Nicklaus executed shots that others in the field simply couldn’t match. In the first round, he hit a soaring 3-iron on the 230-yard 17th that landed as softly as a wedge shot, stopping seven feet from the hole.
On the final day, marked by gusty conditions, Nicklaus lined up a five-foot putt on the 18th green. The outcome had long been decided, but he stared down the putt as if he needed to hole it to extend the championship. At address, a gust of wind blew his cap off his head. Nicklaus was so intent on the putt that he didn’t seem to notice, holing the putt.
“In the 1960 World Amateur Team Championship, you could have fired a cannon between my legs as I stood over a three-foot putt,” Nicklaus later wrote, “and I would have stroked it right in the heart without missing a beat.
“Every golfer at his or her own level occasionally experiences, usually out of the blue, a spell when everything feels absolutely right… It’s a rare but delightful experience, and that week, for no reason I could think of then or now, it enveloped me for four straight days.”
Nicklaus’ play at Merion was especially impressive considering his inconsistent form entering the championship; two weeks prior, he had lost in the fourth round of the U.S. Amateur. But he found his game in the final nine holes of his practice session at Merion, and he stepped to the first tee of the first round with supreme confidence.
While there are no doubts about Nicklaus’ dominance at Merion, there are some questions about how his play rates against Hogan’s 1950 U.S. Open performance. Nobody has downplayed his achievement more than Nicklaus himself.
“Merion in any condition is a marvelous golf course, and a testy one,” he wrote, “but on this occasion it simply wasn’t set up the way it was for U.S. Opens. The organizing United States Golf Association had taken the course to a point only about halfway between in difficulty between how members normally play it and how it confronts an Open field.”

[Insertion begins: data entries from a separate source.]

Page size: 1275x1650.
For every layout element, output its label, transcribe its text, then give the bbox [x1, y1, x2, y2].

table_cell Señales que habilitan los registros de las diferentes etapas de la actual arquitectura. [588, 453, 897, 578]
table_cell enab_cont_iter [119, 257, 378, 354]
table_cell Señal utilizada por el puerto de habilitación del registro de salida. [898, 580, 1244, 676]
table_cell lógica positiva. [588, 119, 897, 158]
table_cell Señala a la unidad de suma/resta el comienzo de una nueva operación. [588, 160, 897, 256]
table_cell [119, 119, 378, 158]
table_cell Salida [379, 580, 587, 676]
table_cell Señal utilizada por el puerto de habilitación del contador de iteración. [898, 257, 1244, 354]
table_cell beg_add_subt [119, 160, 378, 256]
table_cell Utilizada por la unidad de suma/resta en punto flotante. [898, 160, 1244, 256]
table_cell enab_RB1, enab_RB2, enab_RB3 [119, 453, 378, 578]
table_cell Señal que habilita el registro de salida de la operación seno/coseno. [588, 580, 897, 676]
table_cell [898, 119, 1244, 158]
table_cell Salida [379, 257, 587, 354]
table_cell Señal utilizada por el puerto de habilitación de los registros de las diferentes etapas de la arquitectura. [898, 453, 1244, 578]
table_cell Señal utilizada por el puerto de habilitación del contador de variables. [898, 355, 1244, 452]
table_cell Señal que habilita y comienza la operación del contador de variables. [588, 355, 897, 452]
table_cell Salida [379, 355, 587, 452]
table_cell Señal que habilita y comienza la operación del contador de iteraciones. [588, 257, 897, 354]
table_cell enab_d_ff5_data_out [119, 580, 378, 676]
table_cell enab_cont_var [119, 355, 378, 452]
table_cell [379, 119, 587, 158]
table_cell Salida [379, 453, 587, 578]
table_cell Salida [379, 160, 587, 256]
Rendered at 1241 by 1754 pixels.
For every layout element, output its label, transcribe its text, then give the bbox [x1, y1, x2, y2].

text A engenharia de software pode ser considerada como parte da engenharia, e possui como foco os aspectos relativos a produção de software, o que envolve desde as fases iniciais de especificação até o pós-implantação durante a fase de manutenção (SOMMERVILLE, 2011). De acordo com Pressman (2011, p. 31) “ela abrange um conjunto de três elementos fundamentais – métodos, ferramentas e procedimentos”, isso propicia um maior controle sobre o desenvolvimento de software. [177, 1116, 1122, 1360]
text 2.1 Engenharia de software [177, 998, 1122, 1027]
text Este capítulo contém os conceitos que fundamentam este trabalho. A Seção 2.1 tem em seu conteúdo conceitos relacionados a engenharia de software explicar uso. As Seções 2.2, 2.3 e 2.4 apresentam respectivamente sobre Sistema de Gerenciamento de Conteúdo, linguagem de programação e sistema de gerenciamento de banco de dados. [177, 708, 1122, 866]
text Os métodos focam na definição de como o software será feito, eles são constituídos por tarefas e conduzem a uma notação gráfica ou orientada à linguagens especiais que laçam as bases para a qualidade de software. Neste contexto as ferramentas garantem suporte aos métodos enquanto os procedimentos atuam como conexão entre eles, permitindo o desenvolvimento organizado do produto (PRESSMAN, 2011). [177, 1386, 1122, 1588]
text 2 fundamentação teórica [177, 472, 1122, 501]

Certainly, the rough was modest by Merion standards, the teeing grounds weren’t all the way back, the hole locations were accessible and the greens were softer. But for most of the field, Merion provided the toughest test of golf they had ever encountered. Thirty-eight players never broke 80, four never shot below 90 and Dr. J. Francis Silva of Ceylon resolutely posted rounds of 102, 101, 102 and 117.
“Back home at the Royal Colombo club I have an 8 handicap,” Silva told Sports Illustrated. “Maybe there’s something wrong with our handicap committee.”
Only one player could solve Merion’s puzzle that week, and Nicklaus put on a performance that deserves to be remembered among the best in golf history.